- [PROBLEM TO SOLVE] Write out the listing below without alteration, omitting its pictures.

■ ■ ■ ■ ■

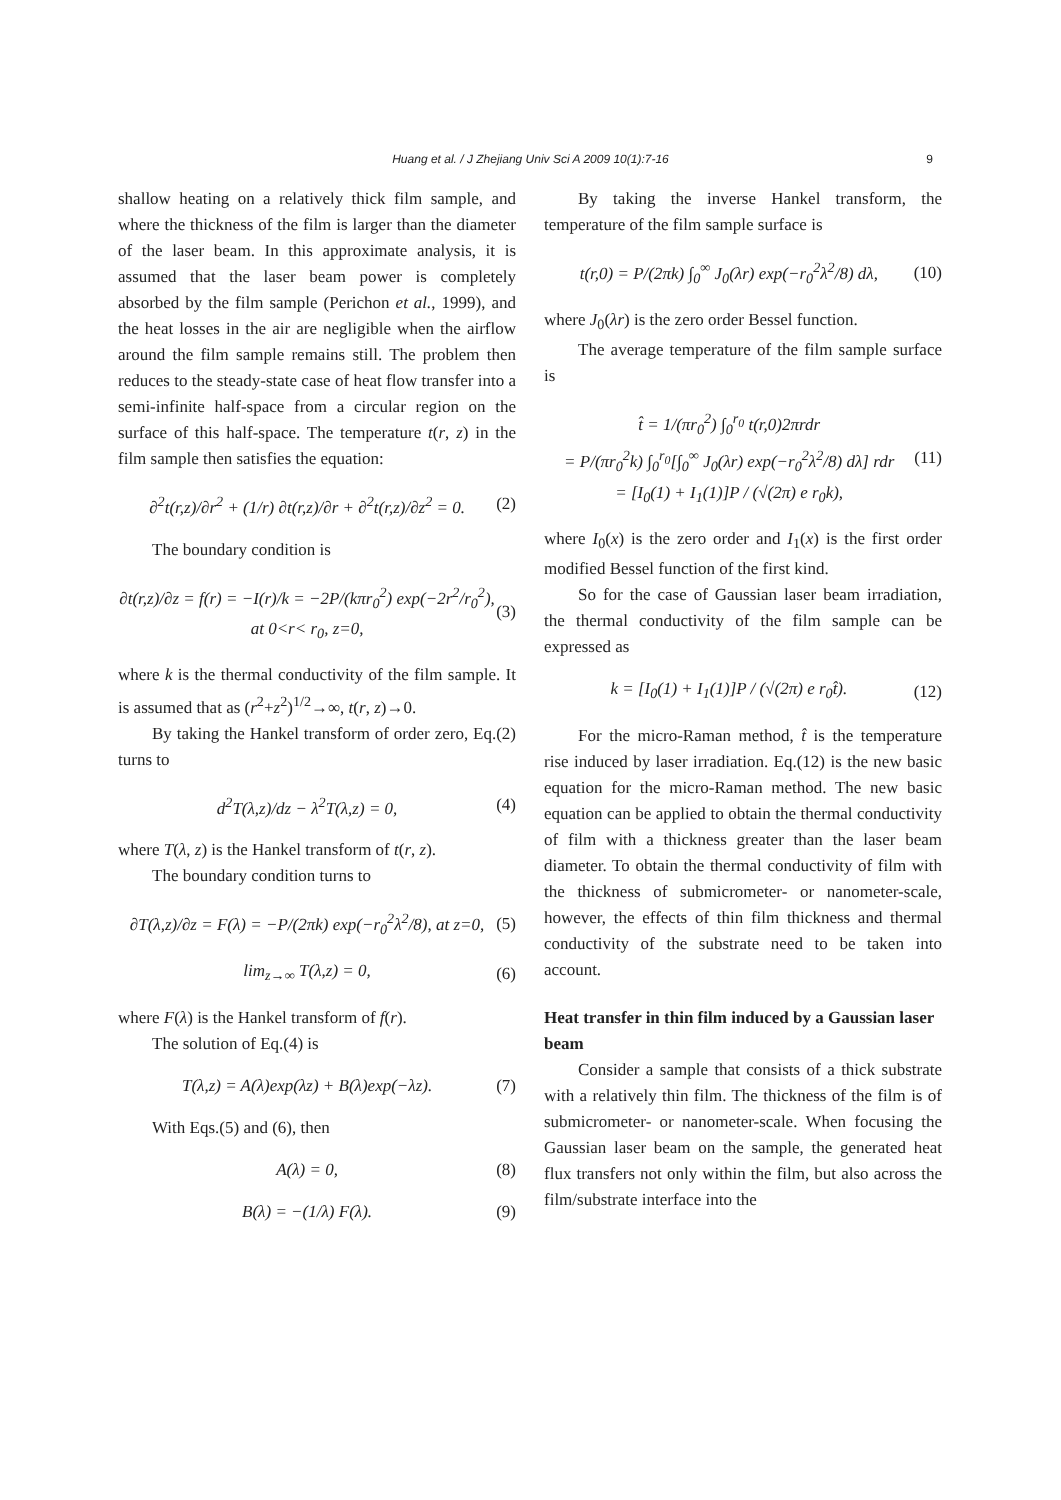Huang et al. / J Zhejiang Univ Sci A 2009 10(1):7-16 9
shallow heating on a relatively thick film sample, and where the thickness of the film is larger than the diameter of the laser beam. In this approximate analysis, it is assumed that the laser beam power is completely absorbed by the film sample (Perichon et al., 1999), and the heat losses in the air are negligible when the airflow around the film sample remains still. The problem then reduces to the steady-state case of heat flow transfer into a semi-infinite half-space from a circular region on the surface of this half-space. The temperature t(r, z) in the film sample then satisfies the equation:
∂<sup>2</sup>t(r,z)/∂r<sup>2</sup> + (1/r) ∂t(r,z)/∂r + ∂<sup>2</sup>t(r,z)/∂z<sup>2</sup> = 0. (2)
The boundary condition is
∂t(r,z)/∂z = f(r) = −I(r)/k = −2P/(kπr<sub>0</sub><sup>2</sup>) exp(−2r<sup>2</sup>/r<sub>0</sub><sup>2</sup>),
at 0<r< r<sub>0</sub>, z=0, (3)
where k is the thermal conductivity of the film sample. It is assumed that as (r<sup>2</sup>+z<sup>2</sup>)<sup>1/2</sup>→∞, t(r, z)→0.
By taking the Hankel transform of order zero, Eq.(2) turns to
d<sup>2</sup>T(λ,z)/dz − λ<sup>2</sup>T(λ,z) = 0, (4)
where T(λ, z) is the Hankel transform of t(r, z).
The boundary condition turns to
∂T(λ,z)/∂z = F(λ) = −P/(2πk) exp(−r<sub>0</sub><sup>2</sup>λ<sup>2</sup>/8), at z=0, (5)
lim<sub>z→∞</sub> T(λ,z) = 0, (6)
where F(λ) is the Hankel transform of f(r).
The solution of Eq.(4) is
T(λ,z) = A(λ)exp(λz) + B(λ)exp(−λz). (7)
With Eqs.(5) and (6), then
A(λ) = 0, (8)
B(λ) = −(1/λ) F(λ). (9)
By taking the inverse Hankel transform, the temperature of the film sample surface is
t(r,0) = P/(2πk) ∫<sub>0</sub><sup>∞</sup> J<sub>0</sub>(λr) exp(−r<sub>0</sub><sup>2</sup>λ<sup>2</sup>/8) dλ, (10)
where J<sub>0</sub>(λr) is the zero order Bessel function.
The average temperature of the film sample surface is
t̂ = 1/(πr<sub>0</sub><sup>2</sup>) ∫<sub>0</sub><sup>r<sub>0</sub></sup> t(r,0)2πrdr
= P/(πr<sub>0</sub><sup>2</sup>k) ∫<sub>0</sub><sup>r<sub>0</sub></sup>[∫<sub>0</sub><sup>∞</sup> J<sub>0</sub>(λr) exp(−r<sub>0</sub><sup>2</sup>λ<sup>2</sup>/8) dλ] rdr
= [I<sub>0</sub>(1) + I<sub>1</sub>(1)]P / (√(2π) e r<sub>0</sub>k), (11)
where I<sub>0</sub>(x) is the zero order and I<sub>1</sub>(x) is the first order modified Bessel function of the first kind.
So for the case of Gaussian laser beam irradiation, the thermal conductivity of the film sample can be expressed as
k = [I<sub>0</sub>(1) + I<sub>1</sub>(1)]P / (√(2π) e r<sub>0</sub>t̂). (12)
For the micro-Raman method, t̂ is the temperature rise induced by laser irradiation. Eq.(12) is the new basic equation for the micro-Raman method. The new basic equation can be applied to obtain the thermal conductivity of film with a thickness greater than the laser beam diameter. To obtain the thermal conductivity of film with the thickness of submicrometer- or nanometer-scale, however, the effects of thin film thickness and thermal conductivity of the substrate need to be taken into account.
Heat transfer in thin film induced by a Gaussian laser beam
Consider a sample that consists of a thick substrate with a relatively thin film. The thickness of the film is of submicrometer- or nanometer-scale. When focusing the Gaussian laser beam on the sample, the generated heat flux transfers not only within the film, but also across the film/substrate interface into the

■ ■ ■ ■ ■

- [COMPLETED EXERCISE]
Huang et al. / J Zhejiang Univ Sci A 2009 10(1):7-16 9
shallow heating on a relatively thick film sample, and where the thickness of the film is larger than the diameter of the laser beam. In this approximate analysis, it is assumed that the laser beam power is completely absorbed by the film sample (Perichon et al., 1999), and the heat losses in the air are negligible when the airflow around the film sample remains still. The problem then reduces to the steady-state case of heat flow transfer into a semi-infinite half-space from a circular region on the surface of this half-space. The temperature t(r, z) in the film sample then satisfies the equation:
∂<sup>2</sup>t(r,z)/∂r<sup>2</sup> + (1/r) ∂t(r,z)/∂r + ∂<sup>2</sup>t(r,z)/∂z<sup>2</sup> = 0. (2)
The boundary condition is
∂t(r,z)/∂z = f(r) = −I(r)/k = −2P/(kπr<sub>0</sub><sup>2</sup>) exp(−2r<sup>2</sup>/r<sub>0</sub><sup>2</sup>),
at 0<r< r<sub>0</sub>, z=0, (3)
where k is the thermal conductivity of the film sample. It is assumed that as (r<sup>2</sup>+z<sup>2</sup>)<sup>1/2</sup>→∞, t(r, z)→0.
By taking the Hankel transform of order zero, Eq.(2) turns to
d<sup>2</sup>T(λ,z)/dz − λ<sup>2</sup>T(λ,z) = 0, (4)
where T(λ, z) is the Hankel transform of t(r, z).
The boundary condition turns to
∂T(λ,z)/∂z = F(λ) = −P/(2πk) exp(−r<sub>0</sub><sup>2</sup>λ<sup>2</sup>/8), at z=0, (5)
lim<sub>z→∞</sub> T(λ,z) = 0, (6)
where F(λ) is the Hankel transform of f(r).
The solution of Eq.(4) is
T(λ,z) = A(λ)exp(λz) + B(λ)exp(−λz). (7)
With Eqs.(5) and (6), then
A(λ) = 0, (8)
B(λ) = −(1/λ) F(λ). (9)
By taking the inverse Hankel transform, the temperature of the film sample surface is
t(r,0) = P/(2πk) ∫<sub>0</sub><sup>∞</sup> J<sub>0</sub>(λr) exp(−r<sub>0</sub><sup>2</sup>λ<sup>2</sup>/8) dλ, (10)
where J<sub>0</sub>(λr) is the zero order Bessel function.
The average temperature of the film sample surface is
t̂ = 1/(πr<sub>0</sub><sup>2</sup>) ∫<sub>0</sub><sup>r<sub>0</sub></sup> t(r,0)2πrdr
= P/(πr<sub>0</sub><sup>2</sup>k) ∫<sub>0</sub><sup>r<sub>0</sub></sup>[∫<sub>0</sub><sup>∞</sup> J<sub>0</sub>(λr) exp(−r<sub>0</sub><sup>2</sup>λ<sup>2</sup>/8) dλ] rdr
= [I<sub>0</sub>(1) + I<sub>1</sub>(1)]P / (√(2π) e r<sub>0</sub>k), (11)
where I<sub>0</sub>(x) is the zero order and I<sub>1</sub>(x) is the first order modified Bessel function of the first kind.
So for the case of Gaussian laser beam irradiation, the thermal conductivity of the film sample can be expressed as
k = [I<sub>0</sub>(1) + I<sub>1</sub>(1)]P / (√(2π) e r<sub>0</sub>t̂). (12)
For the micro-Raman method, t̂ is the temperature rise induced by laser irradiation. Eq.(12) is the new basic equation for the micro-Raman method. The new basic equation can be applied to obtain the thermal conductivity of film with a thickness greater than the laser beam diameter. To obtain the thermal conductivity of film with the thickness of submicrometer- or nanometer-scale, however, the effects of thin film thickness and thermal conductivity of the substrate need to be taken into account.
Heat transfer in thin film induced by a Gaussian laser beam
Consider a sample that consists of a thick substrate with a relatively thin film. The thickness of the film is of submicrometer- or nanometer-scale. When focusing the Gaussian laser beam on the sample, the generated heat flux transfers not only within the film, but also across the film/substrate interface into the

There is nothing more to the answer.